- Woolah
- Interactive map of Woolah
- Coordinates: 16.199°0′S 128.268°0′E﻿ / ﻿16.199°S 128.268°E
- Country: Australia
- State: Western Australia
- LGA: Shire of Wyndham-East Kimberley;
- Location: 60 km (37 mi) south west of Kununurra;

Government
- • State electorate: Kimberley;
- • Federal division: Durack;
- Elevation: 47 m (154 ft)

Population
- • Total: 43 (ILOC 2021)
- Postcode: 6743
- Mean max temp: 35.0 °C (95.0 °F)
- Mean min temp: 21.6 °C (70.9 °F)
- Annual rainfall: 790.7 mm (31.13 in)

= Woolah Community =

Community in Western Australia

Woolah (also referred to as Doon Doon) is a medium-sized Aboriginal community, located in the Kimberley region of Western Australia, within the Shire of Wyndham-East Kimberley.

== Background ==
Woolah is located approximately 300 metres off the Great Northern Highway, 120 kilometres south of Kununurra.
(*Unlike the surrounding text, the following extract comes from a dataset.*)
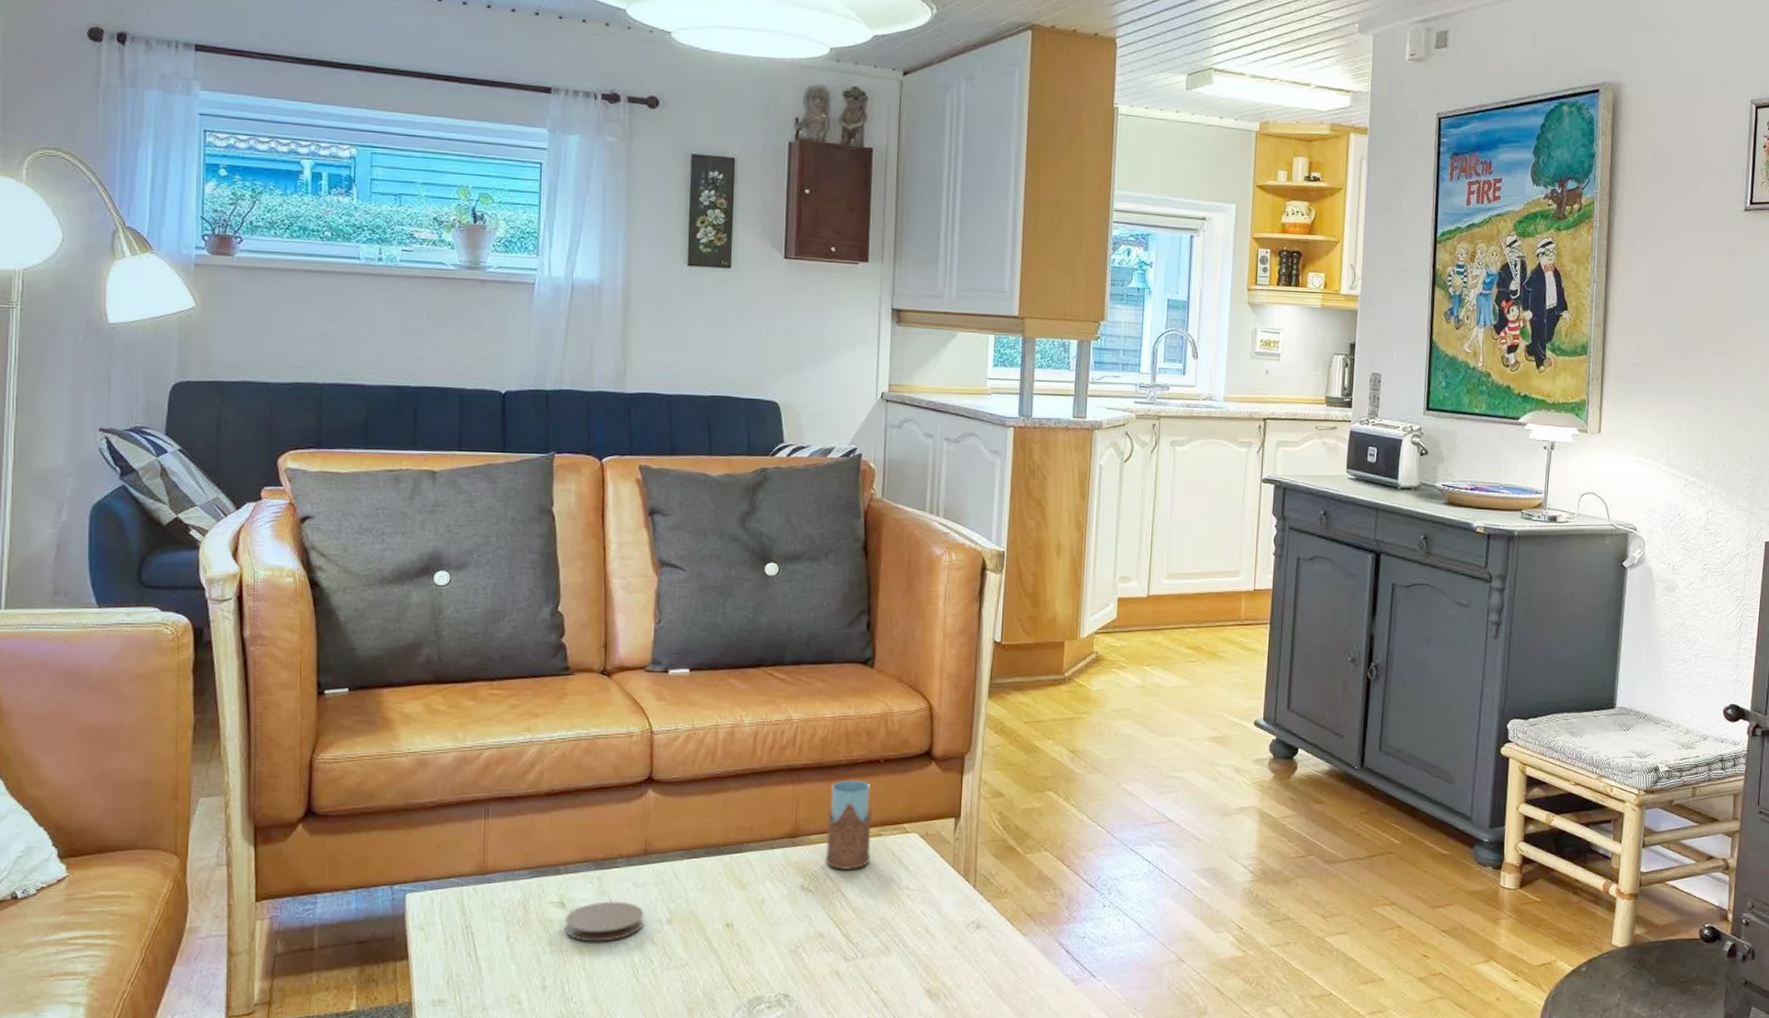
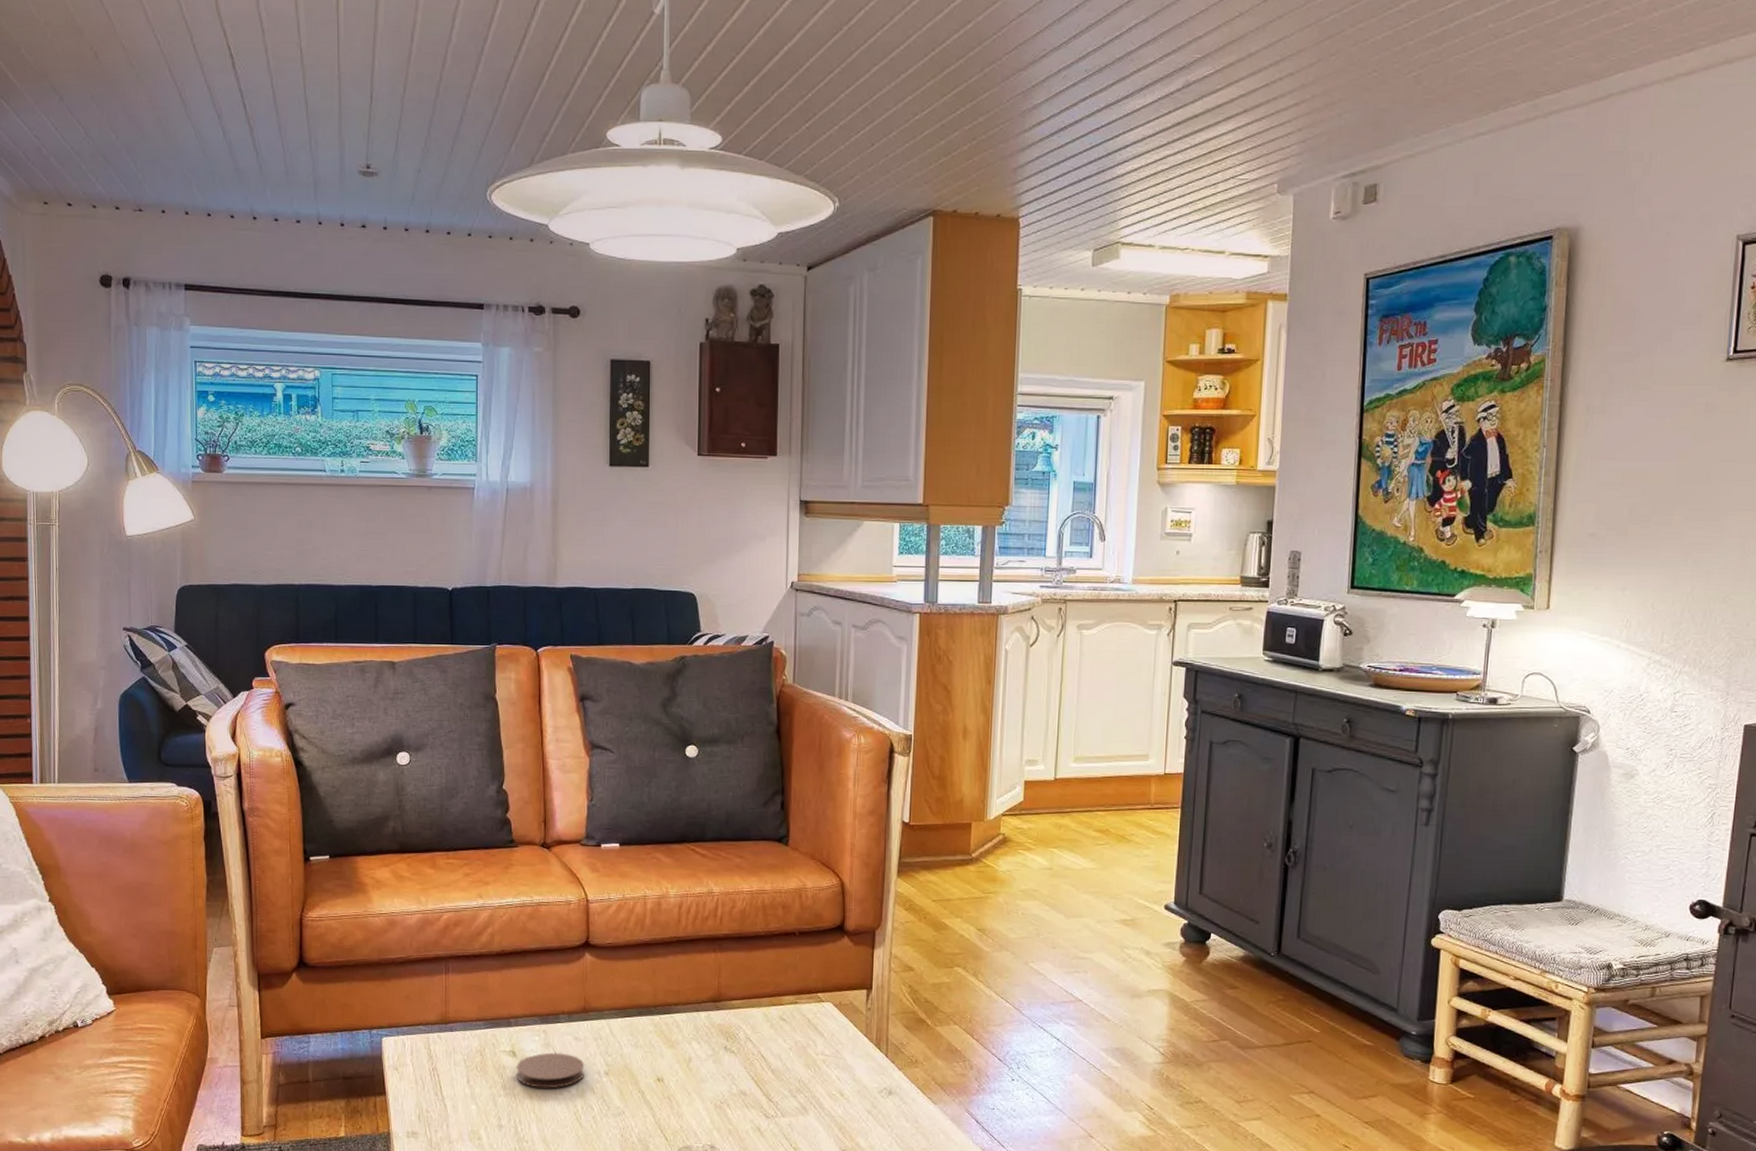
drinking glass: present [824,780,873,870] -> none [745,950,790,1034]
The community was established as part of Doon Doon Station in the mid-1970s. The population consists predominantly of Gija people. Population is estimated at around 80 people, in 14 houses.

== Native title ==
The community is located within the registered Yurriyangem Taam (WAD268/10) native title claim area.

== Governance ==
The community is managed through its incorporated body, Woolah Aboriginal Corporation, incorporated under the Aboriginal Councils and Associations Act 1976 on 27 October 1980.

== Town planning ==
Woolah Layout Plan No.1 has been prepared in accordance with State Planning Policy 3.2 Aboriginal Settlements. Layout Plan No.1 was endorsed by the community on 24 May 2000 and the Western Australian Planning Commission on 1 March 2001. The Layout Plan map-set and background report can be viewed at Planning Western Australia's website.